◆ YOUR INSTRUCTIONS
List each music genre named in the Genre entry of the text about The Painter.

Studio album by KC and the Sunshine Band
- Released: September 1981
- Studio: Sunshine Sound Enterprises (Miami, Florida)
- Genre: Pop, disco, funk, R&B
- Length: 37:51
- Label: Epic
- Producer: H. W. Casey, Richard Finch

KC and the Sunshine Band chronology
| Space Cadet Solo Flight (1981) | The Painter (1981) | All in a Night's Work (1982) |

= The Painter (KC and the Sunshine Band album) =

The Painter is the eighth studio album by the funk and disco group KC and the Sunshine Band. Produced by Harry Wayne Casey and Richard Finch, it was released in September 1981 on the Epic label.

Professional ratings
Review scores
| Source | Rating |
| AllMusic |  |

==History==
The Painter, like its predecessor, was not successful, as the band turned to a more pop-focused music.

A notable track on this album is the ballad "All Through the Night". The song was co-written by Bruce Roberts and Donna Summer, and was first recorded by Summer for her 1979 album Bad Girls.

◆ DATASET ENTRIES
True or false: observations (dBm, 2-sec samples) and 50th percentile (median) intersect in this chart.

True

---

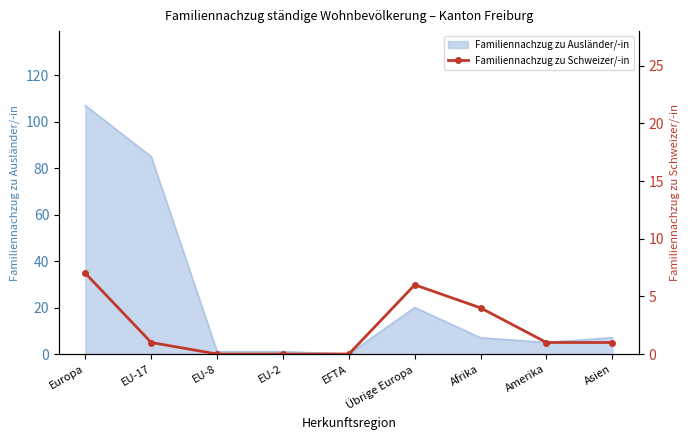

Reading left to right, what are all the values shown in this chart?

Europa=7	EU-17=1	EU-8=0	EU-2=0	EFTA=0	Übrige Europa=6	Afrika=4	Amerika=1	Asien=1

◆ SOLVED PROBLEM
Pop, disco, funk, R&B